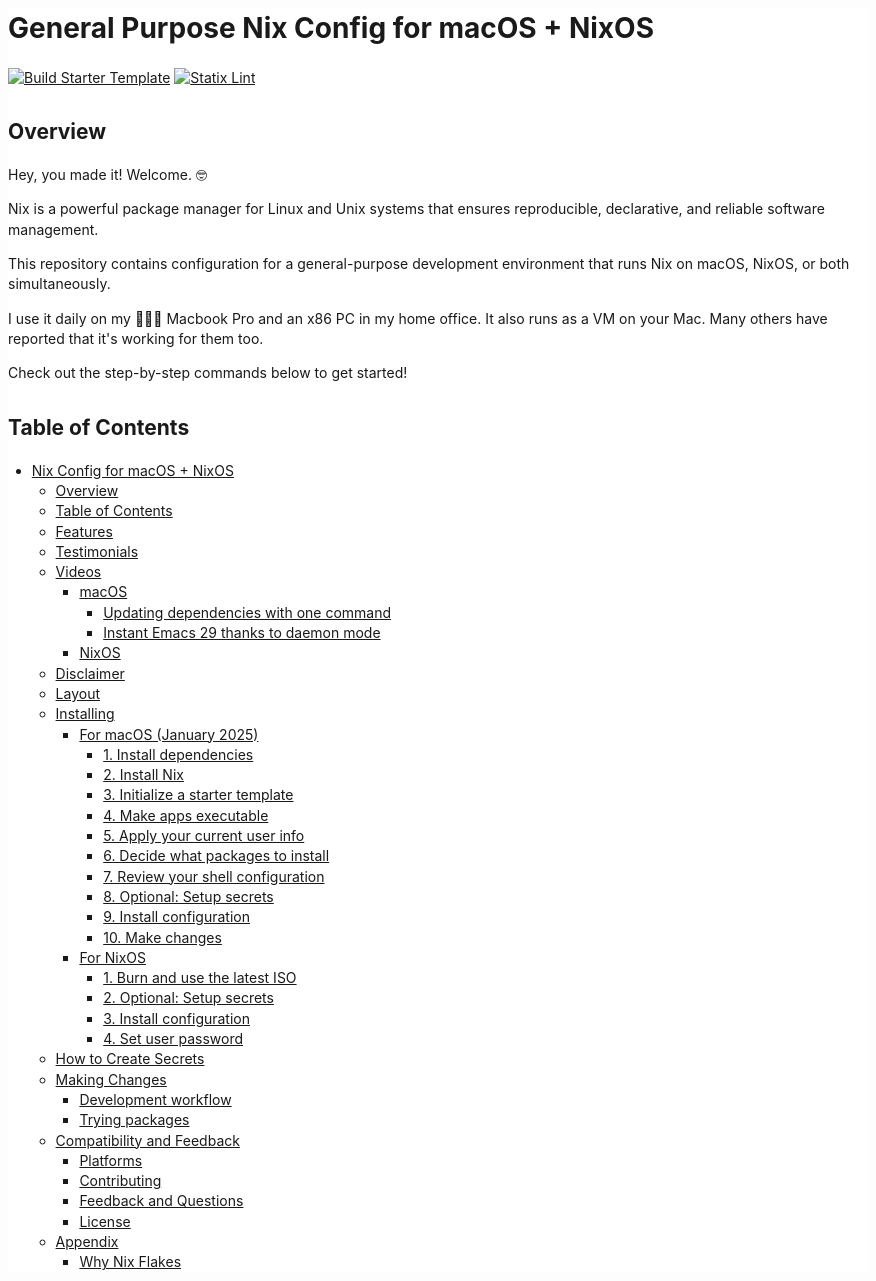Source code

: # General Purpose Nix Config for macOS + NixOS

[![Build Starter Template](https://github.com/fiqrimasngot/nixos-config/actions/workflows/build.yml/badge.svg)](https://github.com/dustinlyons/nixos-config/actions/workflows/build.yml)
[![Statix Lint](https://github.com/fiqrimasngot/nixos-config/actions/workflows/lint.yml/badge.svg)](https://github.com/dustinlyons/nixos-config/actions/workflows/lint.yml)

## Overview

Hey, you made it! Welcome. 🤓

Nix is a powerful package manager for Linux and Unix systems that ensures reproducible, declarative, and reliable software management.

This repository contains configuration for a general-purpose development environment that runs Nix on macOS, NixOS, or both simultaneously.

I use it daily on my 🧑🏻‍💻 Macbook Pro and an x86 PC in my home office. It also runs as a VM on your Mac. Many others have reported that it's working for them too.

Check out the step-by-step commands below to get started!

## Table of Contents

- [Nix Config for macOS + NixOS](#nix-config-for-macos--nixos)
  - [Overview](#overview)
  - [Table of Contents](#table-of-contents)
  - [Features](#features)
  - [Testimonials](#testimonials)
  - [Videos](#videos)
    - [macOS](#macos)
      - [Updating dependencies with one command](#updating-dependencies-with-one-command)
      - [Instant Emacs 29 thanks to daemon mode](#instant-emacs-29-thanks-to-daemon-mode)
    - [NixOS](#nixos)
  - [Disclaimer](#disclaimer)
  - [Layout](#layout)
  - [Installing](#installing)
    - [For macOS (January 2025)](#for-macos-january-2025)
      - [1. Install dependencies](#1-install-dependencies)
      - [2. Install Nix](#2-install-nix)
      - [3. Initialize a starter template](#3-initialize-a-starter-template)
      - [4. Make apps executable](#4-make-apps-executable)
      - [5. Apply your current user info](#5-apply-your-current-user-info)
      - [6. Decide what packages to install](#6-decide-what-packages-to-install)
      - [7. Review your shell configuration](#7-review-your-shell-configuration)
      - [8. Optional: Setup secrets](#8-optional-setup-secrets)
      - [9. Install configuration](#9-install-configuration)
      - [10. Make changes](#10-make-changes)
    - [For NixOS](#for-nixos)
      - [1. Burn and use the latest ISO](#1-burn-and-use-the-latest-iso)
      - [2. Optional: Setup secrets](#2-optional-setup-secrets)
      - [3. Install configuration](#3-install-configuration)
      - [4. Set user password](#4-set-user-password)
  - [How to Create Secrets](#how-to-create-secrets)
  - [Making Changes](#making-changes)
    - [Development workflow](#development-workflow)
    - [Trying packages](#trying-packages)
  - [Compatibility and Feedback](#compatibility-and-feedback)
    - [Platforms](#platforms)
    - [Contributing](#contributing)
    - [Feedback and Questions](#feedback-and-questions)
    - [License](#license)
  - [Appendix](#appendix)
    - [Why Nix Flakes](#why-nix-flakes)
------------------------
Can you rewrite the rows from the line containing "This repository contains" through the line containing "I use it daily", swapping "home office" for "studio" and keeping everything else the same?

Response to this exercise.
This repository contains configuration for a general-purpose development environment that runs Nix on macOS, NixOS, or both simultaneously.

I use it daily on my 🧑🏻‍💻 Macbook Pro and an x86 PC in my studio. It also runs as a VM on your Mac. Many others have reported that it's working for them too.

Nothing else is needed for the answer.